Makhadzi (07 nov 21)
Makhadzi

Invitée à se produire au Hangout Music Festival à Kabumba, au Malawi (du 5 au 7 novembre), l’artiste sud-africaine Makhadzi Muimbi, est en train de réaliser des performances fascinantes. À peine montée sur la scène, pour sa première prestation, dans la nuit de vendredi à samedi, elle a automatiquement envoyé toute l’arène dans une frénésie. Ce qui démontre que la «protégée» de Master KG, devient de plus en plus une icône continentale.

Makhadzi a du talent et de l’énergie à revendre. L’artiste sud-africaine en plein essor a, en effet, mis le feu au Hangout Music Festival. Au début, les problèmes de micro ont failli gâcher la fête, mais Makhadzi a renversé la vapeur et livré une prestation époustouflante. Chantant morceau après morceau, c’est à ce moment-là qu’elle a lâché la chanson à succès «Murahu», dans laquelle elle mettait en vedette l’artiste zimbabwéen M. Brown et a captivé des milliers de fans rassemblés qui ont chanté avec elle.
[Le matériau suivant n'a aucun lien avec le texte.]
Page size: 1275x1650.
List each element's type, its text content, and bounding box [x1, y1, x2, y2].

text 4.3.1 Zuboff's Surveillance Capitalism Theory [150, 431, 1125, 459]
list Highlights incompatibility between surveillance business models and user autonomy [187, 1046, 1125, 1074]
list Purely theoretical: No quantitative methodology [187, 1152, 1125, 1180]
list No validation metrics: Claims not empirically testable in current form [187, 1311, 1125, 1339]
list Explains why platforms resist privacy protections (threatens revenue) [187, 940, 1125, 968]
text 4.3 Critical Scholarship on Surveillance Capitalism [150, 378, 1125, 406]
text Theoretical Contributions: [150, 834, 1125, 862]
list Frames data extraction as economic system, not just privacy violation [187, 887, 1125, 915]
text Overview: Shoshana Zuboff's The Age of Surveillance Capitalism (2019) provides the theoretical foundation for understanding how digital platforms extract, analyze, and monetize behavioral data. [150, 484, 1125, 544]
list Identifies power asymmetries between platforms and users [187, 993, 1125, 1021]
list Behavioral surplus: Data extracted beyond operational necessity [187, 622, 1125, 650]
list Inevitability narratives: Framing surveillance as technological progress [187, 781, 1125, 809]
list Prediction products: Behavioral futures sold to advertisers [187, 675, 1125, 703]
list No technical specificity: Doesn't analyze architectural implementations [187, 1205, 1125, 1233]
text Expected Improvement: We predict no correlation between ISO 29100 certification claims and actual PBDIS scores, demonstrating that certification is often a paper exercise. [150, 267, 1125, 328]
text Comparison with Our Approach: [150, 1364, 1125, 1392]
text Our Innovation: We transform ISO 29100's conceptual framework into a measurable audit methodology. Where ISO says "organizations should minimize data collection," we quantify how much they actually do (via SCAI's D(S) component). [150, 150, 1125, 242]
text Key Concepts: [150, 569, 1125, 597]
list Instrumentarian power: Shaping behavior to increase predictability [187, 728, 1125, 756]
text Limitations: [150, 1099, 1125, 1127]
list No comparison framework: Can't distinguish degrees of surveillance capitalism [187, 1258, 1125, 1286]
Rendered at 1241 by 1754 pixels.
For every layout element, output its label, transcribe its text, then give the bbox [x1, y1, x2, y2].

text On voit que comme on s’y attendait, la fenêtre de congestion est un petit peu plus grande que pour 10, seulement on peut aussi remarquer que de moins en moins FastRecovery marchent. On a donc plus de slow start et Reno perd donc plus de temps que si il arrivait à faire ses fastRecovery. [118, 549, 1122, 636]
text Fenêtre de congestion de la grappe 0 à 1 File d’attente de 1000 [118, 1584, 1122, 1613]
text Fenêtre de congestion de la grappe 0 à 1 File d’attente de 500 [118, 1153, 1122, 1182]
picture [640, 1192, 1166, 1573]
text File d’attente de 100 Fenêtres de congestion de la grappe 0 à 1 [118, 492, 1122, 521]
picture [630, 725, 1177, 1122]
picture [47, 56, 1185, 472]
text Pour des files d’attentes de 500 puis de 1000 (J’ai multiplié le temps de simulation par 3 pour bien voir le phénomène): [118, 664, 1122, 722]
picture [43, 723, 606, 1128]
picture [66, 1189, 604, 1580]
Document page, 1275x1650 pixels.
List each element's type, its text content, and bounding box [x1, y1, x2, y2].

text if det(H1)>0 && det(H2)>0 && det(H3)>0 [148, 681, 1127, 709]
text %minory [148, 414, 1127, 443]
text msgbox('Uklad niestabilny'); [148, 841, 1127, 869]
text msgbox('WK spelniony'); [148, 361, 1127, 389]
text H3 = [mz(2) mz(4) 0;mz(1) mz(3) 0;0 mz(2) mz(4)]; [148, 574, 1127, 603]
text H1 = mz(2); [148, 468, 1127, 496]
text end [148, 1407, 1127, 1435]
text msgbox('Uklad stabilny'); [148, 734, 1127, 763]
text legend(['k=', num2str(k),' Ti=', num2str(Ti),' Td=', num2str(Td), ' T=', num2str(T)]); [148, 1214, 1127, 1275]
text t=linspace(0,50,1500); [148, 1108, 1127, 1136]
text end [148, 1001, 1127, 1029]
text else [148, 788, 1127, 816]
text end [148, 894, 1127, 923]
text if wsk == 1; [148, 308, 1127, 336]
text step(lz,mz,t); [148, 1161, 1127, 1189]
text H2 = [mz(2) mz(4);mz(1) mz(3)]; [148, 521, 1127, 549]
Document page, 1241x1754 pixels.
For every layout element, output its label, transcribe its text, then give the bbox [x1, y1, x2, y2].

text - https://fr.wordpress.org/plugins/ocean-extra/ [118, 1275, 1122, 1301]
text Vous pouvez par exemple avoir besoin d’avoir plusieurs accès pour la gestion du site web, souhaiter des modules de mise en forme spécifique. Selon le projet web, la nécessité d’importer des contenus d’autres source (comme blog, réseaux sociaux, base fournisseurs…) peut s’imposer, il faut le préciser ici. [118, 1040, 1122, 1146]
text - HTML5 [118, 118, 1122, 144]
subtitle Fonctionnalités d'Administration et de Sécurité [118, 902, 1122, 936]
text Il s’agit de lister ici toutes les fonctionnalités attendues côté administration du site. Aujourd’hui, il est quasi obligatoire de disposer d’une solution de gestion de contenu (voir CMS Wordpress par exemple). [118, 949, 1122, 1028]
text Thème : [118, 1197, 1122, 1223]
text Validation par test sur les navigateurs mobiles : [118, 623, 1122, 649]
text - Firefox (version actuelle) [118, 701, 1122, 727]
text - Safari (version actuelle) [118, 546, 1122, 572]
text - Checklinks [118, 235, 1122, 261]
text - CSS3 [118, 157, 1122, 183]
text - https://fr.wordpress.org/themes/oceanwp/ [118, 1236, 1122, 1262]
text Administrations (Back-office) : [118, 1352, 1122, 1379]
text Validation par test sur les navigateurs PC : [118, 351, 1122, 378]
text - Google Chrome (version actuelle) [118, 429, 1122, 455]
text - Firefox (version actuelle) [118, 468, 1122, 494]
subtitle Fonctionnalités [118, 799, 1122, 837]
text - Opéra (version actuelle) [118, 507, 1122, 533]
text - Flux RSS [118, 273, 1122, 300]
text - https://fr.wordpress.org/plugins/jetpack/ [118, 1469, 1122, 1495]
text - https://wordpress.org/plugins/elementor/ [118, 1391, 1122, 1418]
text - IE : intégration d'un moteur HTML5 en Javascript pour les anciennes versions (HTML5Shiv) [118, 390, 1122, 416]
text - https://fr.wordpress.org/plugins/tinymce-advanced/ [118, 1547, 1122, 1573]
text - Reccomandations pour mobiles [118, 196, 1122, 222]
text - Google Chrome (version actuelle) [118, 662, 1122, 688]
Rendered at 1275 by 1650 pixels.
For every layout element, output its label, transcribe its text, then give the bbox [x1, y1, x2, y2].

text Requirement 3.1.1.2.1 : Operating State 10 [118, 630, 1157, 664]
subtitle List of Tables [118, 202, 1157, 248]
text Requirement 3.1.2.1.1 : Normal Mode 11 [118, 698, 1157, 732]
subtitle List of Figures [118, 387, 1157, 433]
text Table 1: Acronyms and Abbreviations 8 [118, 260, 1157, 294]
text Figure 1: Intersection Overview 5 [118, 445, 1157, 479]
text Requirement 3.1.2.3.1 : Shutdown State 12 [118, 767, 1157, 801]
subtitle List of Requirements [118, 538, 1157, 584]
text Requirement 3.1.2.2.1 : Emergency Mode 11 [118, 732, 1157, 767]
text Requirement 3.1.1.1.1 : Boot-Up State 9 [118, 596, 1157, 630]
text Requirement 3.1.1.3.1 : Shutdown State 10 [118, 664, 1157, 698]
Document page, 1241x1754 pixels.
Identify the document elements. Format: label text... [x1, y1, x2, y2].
Il y a quelques semaines, Makhadzi a été récompensée de 5,5 millions de rands pour sa prestation au Zimbabwe, après qu’un ministre a promis de multiplier par cinq son cachet. Elle a en outre apprécié le tapage médiatique local et mondial, avec des concerts internationaux et locaux alignés et un agenda rempli jusqu’à Noël. Le 22 octobre, elle a été invitée à se produire au People’s Festival 2021. Elle a fait le plein de la salle Molapo Paiza, au Botswana, et a livré une prestation XXXL, pour le grand bonheur des fans.

Makhadzi a tellement de talent qu’on la compare déjà avec la regrettée icône de la musique sud-africaine, Brenda Fassie. Sa présence sur scène et ses compétences en matière d’engagement de la foule sont sans égal. À ce jour, Makhadzi a remporté des prix internationaux de différents pays africains en tant que meilleure interprète étrangère. Elle chante dans plusieurs langues locales d’Afrique du Sud, comme le venda, le zoulou et le xhosa.

Au niveau régional, elle parle couramment la langue shona zimbabwéenne et le nyanja, une langue zambienne. Tout cela contribue à son ascension dans l’industrie musicale.